A classical liberal perspective demands a balance: enough regulation to protect creators from exploitation and market manipulation, but not so much that it crushes the very spirit of decentralization and innovation. And more importantly, can the current regulatory environment address the complexities that a tokenized economy will bring? I seriously doubt it.
The Shadow Side of Engagement Metrics
Own’s ranking system is based on an upvote/downvote system, a very democratic, if not arbitrary system that’s supposed to bring the best content to the top. We've seen this movie before. Algorithms are easily gamed. Bot farms, downvote campaigns organized by trolls or even competitors, and even just the echo chamber effect can all remove quality content from view.
What if the most attention grabbing content really isn’t the best content at all and it’s actually the most sensational, divisive, or emotionally manipulative? Will Own turn out to be yet another platform feeding the outrage machine and incentivizing clickbait, except with a blockchain-esque flair?

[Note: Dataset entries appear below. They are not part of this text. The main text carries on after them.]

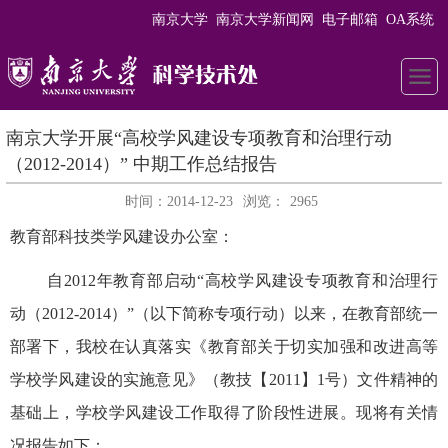
南京大学
南京大学新闻网
电子邮箱
OA系统
南京大学开展“高校学风建设专项教育和治理行动
（2012-2014）” 中期工作总结报告
时间：2014-12-23
浏览：
2965
教育部科技类学风建设办公室：
自2012年教育部启动“高校学风建设专项教育和治理行
动（2012-2014）”（以下简称专项行动）以来，在教育部统一
部署下，我校在认真落实《教育部关于切实加强和改进高等
学校学风建设的实施意见》（教技【2011】1号）文件精神的
基础上，学校学风建设工作取得了阶段性进展。现将有关情
况报告如下：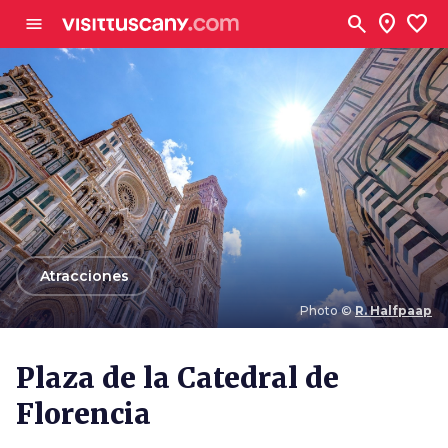
Ve al contenido principal
search
location_on
favorite
menu
arrow_back
Atracciones
Photo ©
R. Halfpaap
Photo ©
R. Halfpaap
Plaza de la Catedral de
Florencia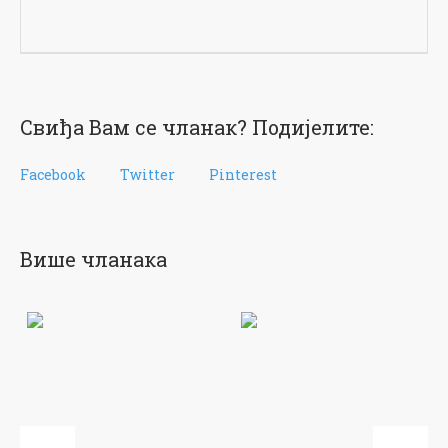
Свиђа Вам се чланак? Подијелите:
Facebook
Twitter
Pinterest
Више чланака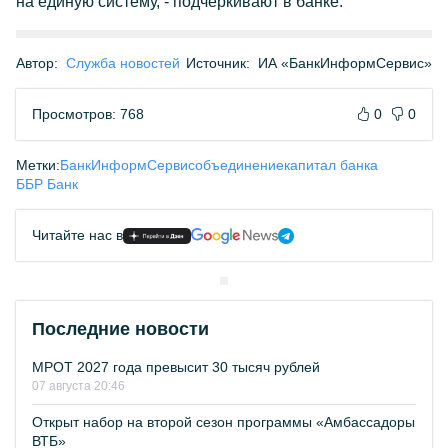
на единую систему, - подчеркивают в банке.
Автор:
Служба новостей
Источник:
ИА «БанкИнформСервис»
Просмотров: 768
0
0
Метки:
БанкИнформСервис
объединение
капитал банка
ББР Банк
Читайте нас в
Последние новости
МРОТ 2027 года превысит 30 тысяч рублей
07 августа 20:46
Открыт набор на второй сезон программы «Амбассадоры
ВТБ»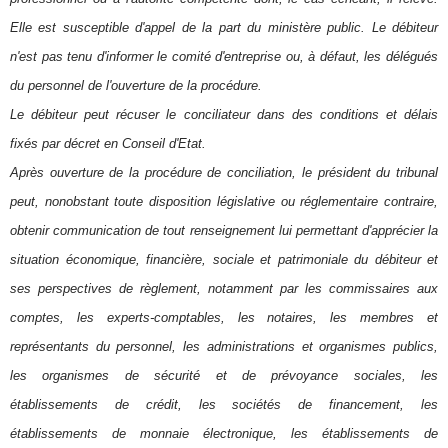
Elle est susceptible d'appel de la part du ministère public. Le débiteur
n'est pas tenu d'informer le comité d'entreprise ou, à défaut, les délégués
du personnel de l'ouverture de la procédure.
Le débiteur peut récuser le conciliateur dans des conditions et délais
fixés par décret en Conseil d'Etat.
Après ouverture de la procédure de conciliation, le président du tribunal
peut, nonobstant toute disposition législative ou réglementaire contraire,
obtenir communication de tout renseignement lui permettant d'apprécier la
situation économique, financière, sociale et patrimoniale du débiteur et
ses perspectives de règlement, notamment par les commissaires aux
comptes, les experts-comptables, les notaires, les membres et
représentants du personnel, les administrations et organismes publics,
les organismes de sécurité et de prévoyance sociales, les
établissements de crédit, les sociétés de financement, les
établissements de monnaie électronique, les établissements de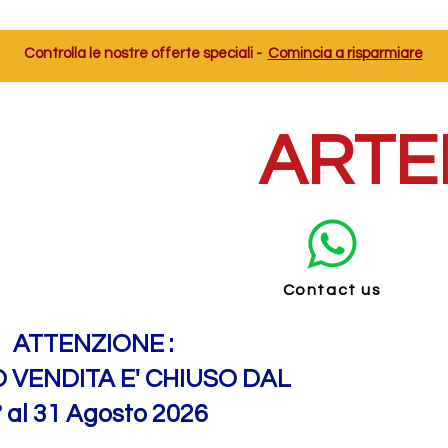
Controlla le nostre offerte speciali -
Comincia a risparmiare
ARTE
Contact us
ATTENZIONE :
O VENDITA E' CHIUSO DAL
° al 31 Agosto 2026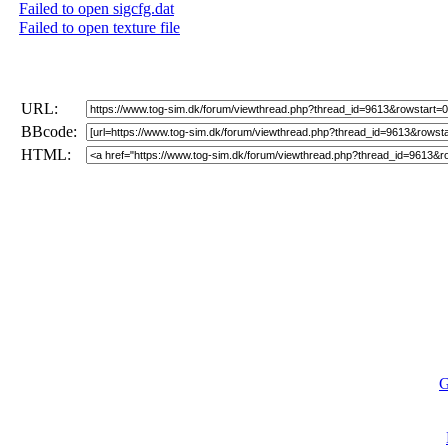
Failed to open sigcfg.dat
Failed to open texture file
URL:
BBcode:
HTML:
G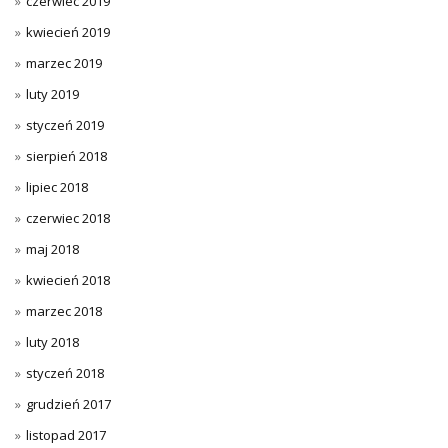
czerwiec 2019
kwiecień 2019
marzec 2019
luty 2019
styczeń 2019
sierpień 2018
lipiec 2018
czerwiec 2018
maj 2018
kwiecień 2018
marzec 2018
luty 2018
styczeń 2018
grudzień 2017
listopad 2017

This all has the feeling to me of the first days of blogging. The potential for democratized publishing was intoxicating. It led to the rise of spam blogs and junk content farms. The signal-to-noise ratio plummeted. We should use the lessons from all of the unfortunate past experiences and take steps to prevent the possible negative consequences of engagement-driven ranking systems.
- Content Ownership: Claimed to ensure content ownership and origin tracking.
- Consumer Agency: Claimed to provide agency to consumers.
- Equal Pay: Claimed to ensure equal pay.
- Equal Opportunity: Claimed to provide equal opportunity.
- Meaningful Connections: Claimed to foster meaningful connections.
- Self-Expression: Claimed to encourage self-expression.
It’s one thing to profess these fundamental principles, and another world entirely to fulfill their intent.
Own's vision is ambitious and potentially transformative. Do not let yourself be dazzled by the promise of glittery tokens and blockchain utopias. We have to take the initiative to ask the hard questions, foresee the unintended consequences, and insist on transparency and accountability. Until then, we’ll know whether Own is truly a creator’s savior. Or might it just be another seductive siren calling them to their doom?